100 words is ~133 tokens, so 0.14 kWh/133 tokens is about 1 kWh/kilo-token. If electricity is all from record-cheapest PV at $0.01/kWh, then this limits them to a price floor of $10/mega-token. For more realistic (but still cheap) pricing of $0.05/kWh, that's $50/mega-token. Here's the current price sheet: https://platform.openai.com/docs/pricing
To generate a 133-token email in, say, 5 seconds, if it takes 0.14 kWh, is 101 kW. This does not seem like a plausible number (caveat: I don't work in a data centre and what I think isn't plausible may just be wrong): https://www.wolframalpha.com/input?i=0.14+kWh+%2F+5+seconds+...
bayindirh
For reference, a single NVIDIA H200 card has a TDP of 700watts. Considering all the middlemen you put between you and the model, .14KWh doesn't look too outrageous to me. Because you add processors, high-speed interconnects, tons of cooling, etc. into the mix. Plus the models you run at the datacenters are way bigger.
For "fathomability" case, the network cables (fibers in fact) you use in that datacenters carries 800gbps, and the fiber-copper interface converters at each end heats up to uncomfortable levels. You have thousands of these just converting packets to light and vice versa. I'm not adding the power consumption of the switches, servers, cooling infra, etc. into the mix.
Yes, water cooling is more efficient than air cooling, but when a server is burning through 6KWh of energy (8x Tesla cards, plus processors, plus rest of the system), nothing is efficient as a local model you hit at your computer.
Disclosure: Sitting on top of a datacenter.
itchyjunk
Casual twitter response turned into a new article turned into a "X wants Y" is exactly why I stopped trusting most of social media as a source of information.
a3w
I end most conversations with a fuck you, then close the browser window.
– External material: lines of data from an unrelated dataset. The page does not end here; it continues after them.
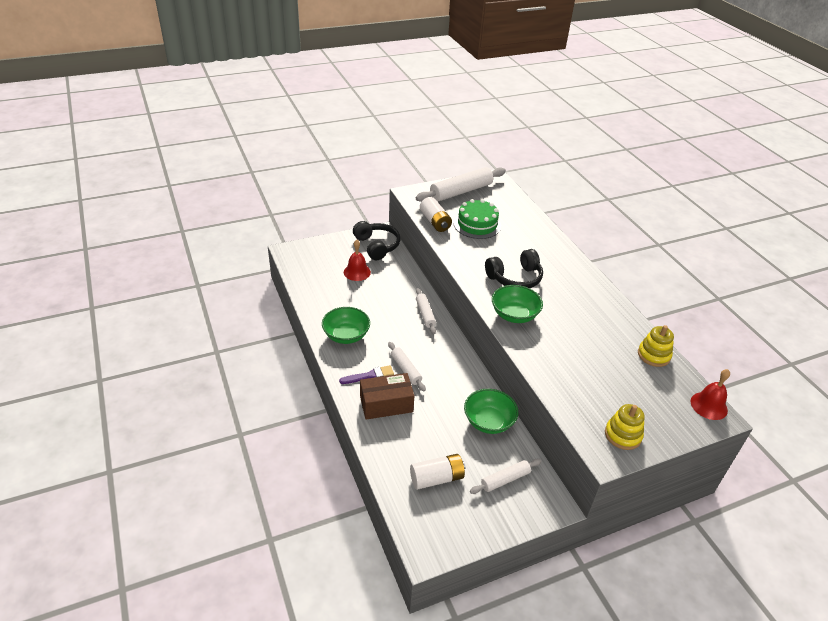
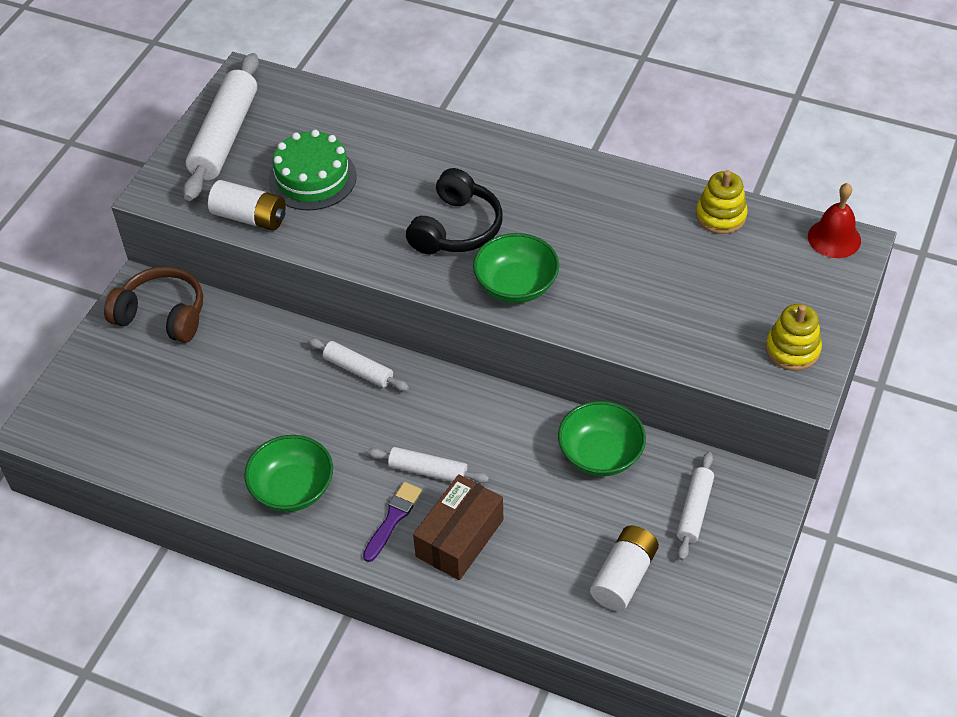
camera: 40 degrees left, 10 degrees up
(357, 272) = (186, 380): red bell -> none
(377, 246) = (162, 315): black headphones -> brown headphones

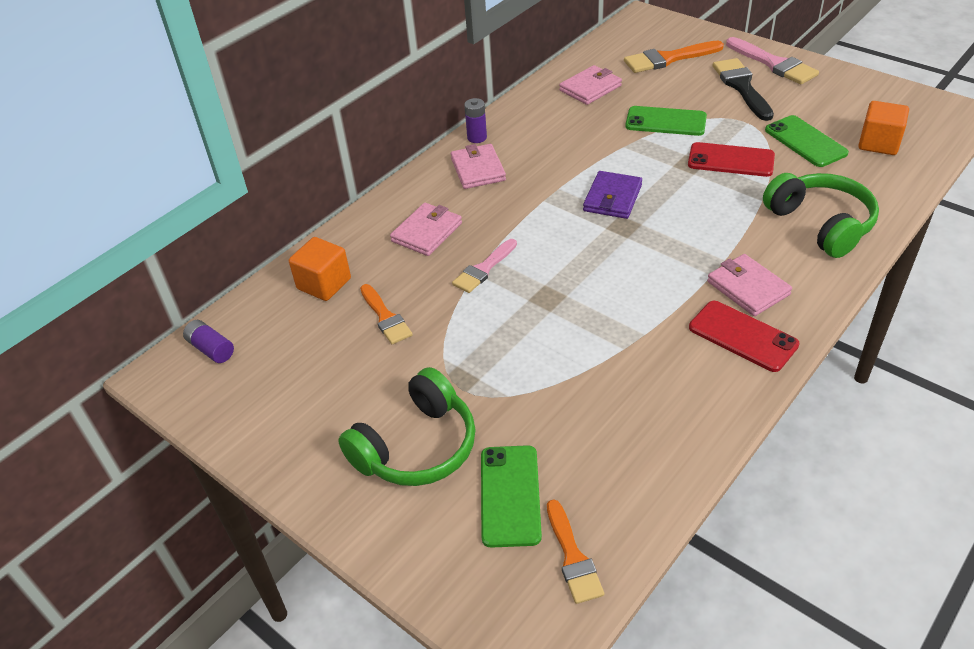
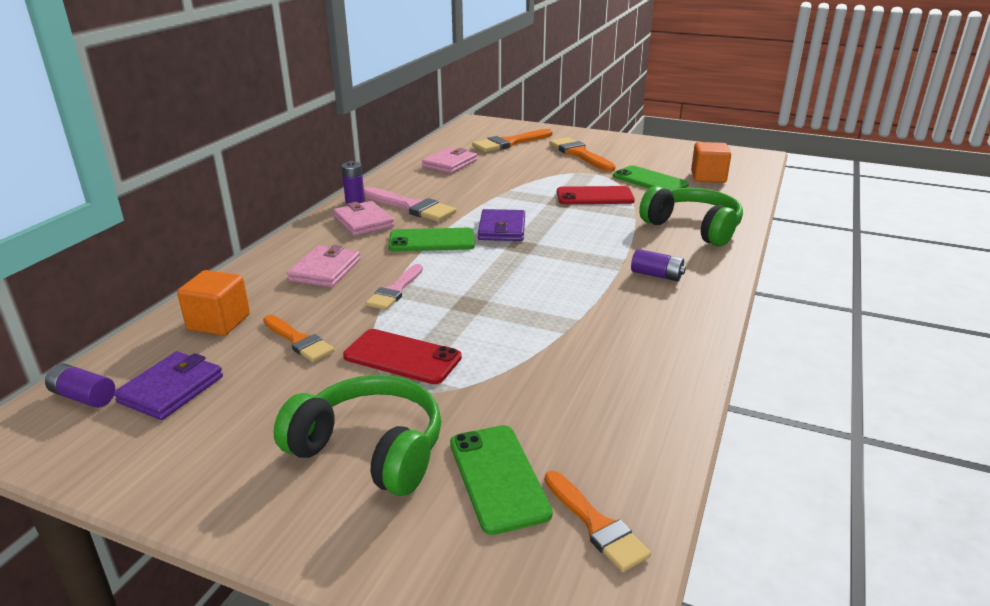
camera: 20 degrees left, 15 degrees down
(276, 353) = (171, 389): none -> purple wallet
(416, 446) = (370, 450): green headphones -> green headphones turned 90 degrees counterclockwise
(665, 121) = (526, 178): green phone -> green phone (432, 241)
(741, 87) = (579, 154): black brush -> orange brush
(742, 336) = (671, 309): red phone -> red phone (402, 357)
(748, 288) = (656, 275): pink wallet -> purple battery
(774, 64) = (598, 140): pink brush -> pink brush (411, 207)

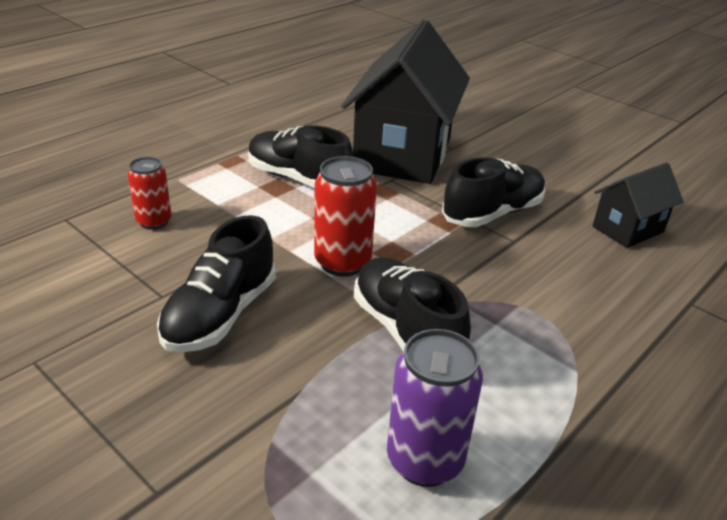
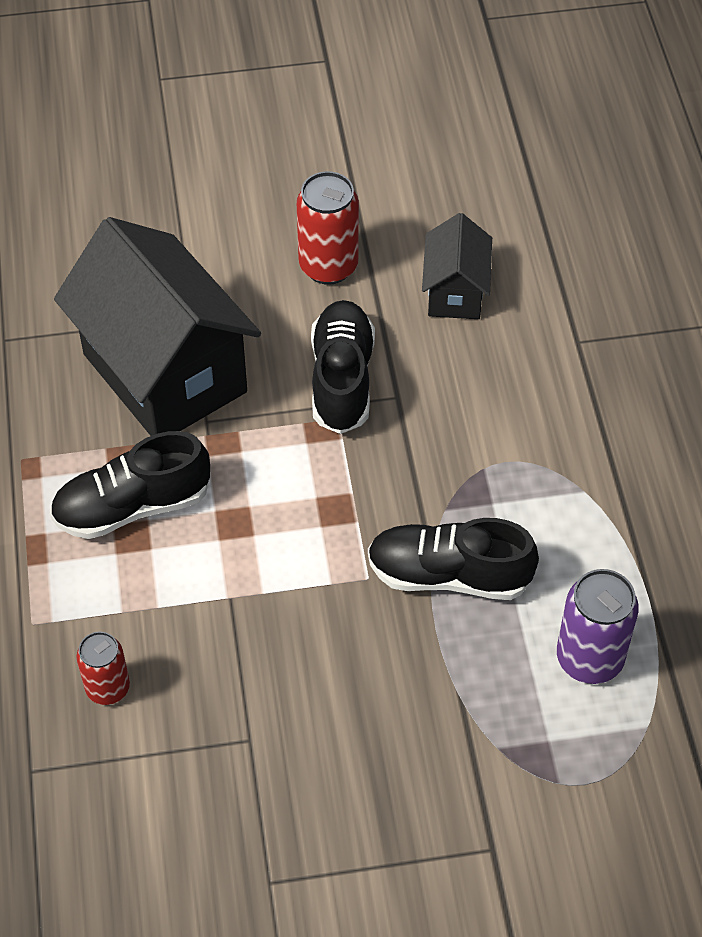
camera: 50 degrees left, 20 degrees up
(221, 314) = (317, 705): black shoe -> none
(342, 262) = (317, 561): red can -> red can (328, 266)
Since usually chatbots fail at the tasks I give them.
prophesi
The system prompt is usually poising them to act as a helpful assistant, and upholding the idea that they're being helpful makes sense for the LLM to carry out that task better.
It makes me wonder if you tell it that they're a disgruntled senior engineer if they'd perform better with a fellow snarky developer.
eru
> Polite language in human communications often garners more compliance and effectiveness, while rudeness can cause aversion, impacting response quality. We consider that LLMs mirror human communication traits, suggesting they align with human cultural norms.
It should be relatively easy to automatically rewrite prompts to exhibit the optimum level of politeness?
Jeff_Brown
I wonder. If the LLM suggests something really dumb, it might be more effective to really let it know that was a dumb idea. That is, the appropriate level of polite ess might depend on context.
w0m
IIRC there was a study done that being polite to an LLM garnered better results. It's helpful all around
alwa
TFA was one such study.
“We observed that impolite prompts often result in poor performance, but overly polite language does not guarantee better outcomes. The best politeness level is different according to the language.”
Personally I think people should generally be polite and respectful towards the models. Not because they have feelings, but because cruelty degrades those who practice it.